About Us

Lincoln Nurseries is a wholesale grower of nursery stock. Our customers are licensed and engaged in the buying and selling of nursery products. With a large selection of nursery stock, you can offer your customers a wide range of choices of larger, healthier stock. We ship in our own fleet of trucks, and trailer options including refrigerated and lift gate access. So your order arrives healthy and ready to sell and plant.

History

Around 1880, Aart de Wit Sr. started his nursery in Boskoop, The Netherlands, which was known at that time, the nursery capital of the world. He began his nursery like many other area nurseries with rose multiflora under stock. This under stock was shipped to the United States and Canada by exporters who bought them from the startups for $5.00/thousand.

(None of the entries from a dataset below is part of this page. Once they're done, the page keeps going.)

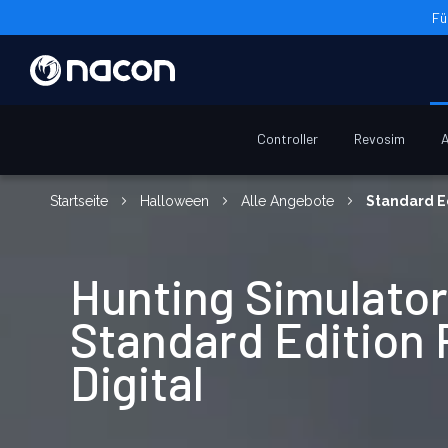
Fü
Controller
Revosim
A
Startseite
Halloween
Alle Angebote
Standard Ed
Hunting Simulator
Standard Edition
Digital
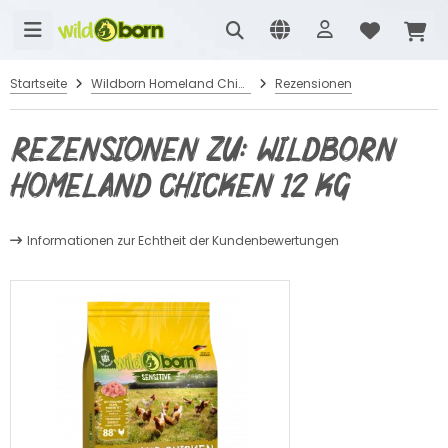
Startseite
Wildborn Homeland Chicken 12 kg
Rezensionen
Rezensionen zu: Wildborn
Homeland Chicken 12 kg
Informationen zur Echtheit der Kundenbewertungen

Under stock had to be bundled, graded, trimmed, and made ready for packing. After shipment was made they had to wait until July 1 or Christmas, whichever came first, to get paid. Aart’s wife owned and operated a very small grocery store at this time also which is the way that the family got groceries at wholesale and also sold groceries to the neighbors and friends.

While the nursery grew with new varieties of shrubs, the family also grew. Paul, his son, felt the need to continue in his father’s footsteps and continued growing a larger variety of shrub liners. Starting with hardwoods, then adding the growing of softwoods under double glass frames. As things progressed, they started to graft a large variety of Cherries, Apples, Crabs, Caragana and Plums.

World War II took its toll and plants were not needed as they had been. The only item that sold was boxwood because the Germans planted them on their airport runways for camouflage. Every time a plane went up it would destroy a few thousand of those boxwood. When it became known what the Germans were using the boxwoods for, Paul stopped growing them.

After the war there were restrictions placed on the nursery industry. Each business could only grow on a prescribed amount of land. Another restriction was our nursery industries dependended on exports to other countries. Post war countries with little money had a habit of closing down their borders. This action would cancel all orders.

Paul had a brother-in-law who lived in Muskegon, Michigan USA who had often suggested that he move his family there. In 1949 Paul moved his wife, Sons Aart and Harry, and Daughter Mary to Mentor, Ohio. Aart’s fiancee Margaretha de Kort arrived from The Netherlands in 1951 with her family. On September 6, 1952 Aart and Margaretha de Wit were married.

In 1955 Aart and Margaretha moved to Grand Rapids, Michigan and founded Lincoln Nurseries. Their vision was to establish a successful wholesale nursery. It all started on 15 acres of land they purchased with a $500 down payment borrowed from Margaretha’s father. The first greenhouse was a plastic lean-to, kept warm with heating cables and an oil stove. The first year it produced 15,000 evergreen cuttings along with the stock they had grown in Ohio after work. The first plantings were made in 1956 – all by hand with a line and a trowel. Acquiring more land as time went on, they came to own about 200 acres and over 40,000 square feet of heated propagating houses, which produced at one time over 2.5 million cuttings, over 1 million of which was dedicated to the Taxol Cancer project. Now there are over 100 16′ x 300′ polyhouses for container production, over 40 heated houses, and 10 medium temperature houses. Field operation has slowed somewhat, but the containers have taken over. We now grow evergreens, shrubs, trees, roses, perennials, ground covers and some fruits.

Aart and Margaretha have retired from the nursery. After their retirement the nursery was run and owned by three of their nine children Bernie and his wife Margie, Shirley and her husband Bruce, and Bryan. Unexpectedly Bryan passed away in 2011, and Aart passed away in 2013. As Aart and Margaretha’s grandchildren are growing older they are discovering a love for the nursery industry and are working for the family.